*** Opening of RECORDS ***

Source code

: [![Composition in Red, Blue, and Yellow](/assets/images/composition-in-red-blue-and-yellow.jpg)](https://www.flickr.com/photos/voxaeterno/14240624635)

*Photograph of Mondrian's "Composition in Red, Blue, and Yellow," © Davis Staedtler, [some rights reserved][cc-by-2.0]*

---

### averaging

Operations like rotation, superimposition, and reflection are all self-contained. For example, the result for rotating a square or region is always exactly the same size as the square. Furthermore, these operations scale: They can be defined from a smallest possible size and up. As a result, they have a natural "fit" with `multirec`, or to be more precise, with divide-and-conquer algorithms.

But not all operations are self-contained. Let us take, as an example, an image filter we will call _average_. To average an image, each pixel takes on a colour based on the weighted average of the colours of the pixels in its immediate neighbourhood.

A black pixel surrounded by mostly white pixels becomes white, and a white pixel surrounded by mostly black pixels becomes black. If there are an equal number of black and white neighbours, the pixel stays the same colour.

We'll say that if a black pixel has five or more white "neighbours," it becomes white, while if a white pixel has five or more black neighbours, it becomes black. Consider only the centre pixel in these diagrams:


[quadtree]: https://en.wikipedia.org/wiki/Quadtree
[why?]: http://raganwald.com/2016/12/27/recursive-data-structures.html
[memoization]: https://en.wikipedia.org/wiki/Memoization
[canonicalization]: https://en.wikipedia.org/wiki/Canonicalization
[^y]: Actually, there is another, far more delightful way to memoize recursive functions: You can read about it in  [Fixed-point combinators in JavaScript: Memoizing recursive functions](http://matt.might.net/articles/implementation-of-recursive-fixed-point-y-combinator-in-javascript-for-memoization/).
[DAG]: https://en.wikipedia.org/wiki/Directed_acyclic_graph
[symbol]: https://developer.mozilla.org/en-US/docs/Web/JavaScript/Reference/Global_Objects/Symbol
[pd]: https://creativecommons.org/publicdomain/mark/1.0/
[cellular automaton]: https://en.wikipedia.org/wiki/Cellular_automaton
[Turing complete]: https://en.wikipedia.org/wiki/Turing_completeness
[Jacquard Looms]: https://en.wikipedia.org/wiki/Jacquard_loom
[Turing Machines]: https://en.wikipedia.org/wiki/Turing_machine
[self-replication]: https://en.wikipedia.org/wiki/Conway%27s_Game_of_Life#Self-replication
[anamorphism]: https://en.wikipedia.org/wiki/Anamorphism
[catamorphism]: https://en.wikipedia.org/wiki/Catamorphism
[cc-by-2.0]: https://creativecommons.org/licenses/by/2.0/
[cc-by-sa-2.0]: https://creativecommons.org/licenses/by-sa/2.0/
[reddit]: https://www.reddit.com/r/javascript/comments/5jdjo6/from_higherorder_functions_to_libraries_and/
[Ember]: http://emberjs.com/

*** Close of RECORDS ***

▸ WRITTEN TASK
Collect every line above that contains the word "Composition".

▸ RESULT
: [![Composition in Red, Blue, and Yellow](/assets/images/composition-in-red-blue-and-yellow.jpg)](https://www.flickr.com/photos/voxaeterno/14240624635)
*Photograph of Mondrian's "Composition in Red, Blue, and Yellow," © Davis Staedtler, [some rights reserved][cc-by-2.0]*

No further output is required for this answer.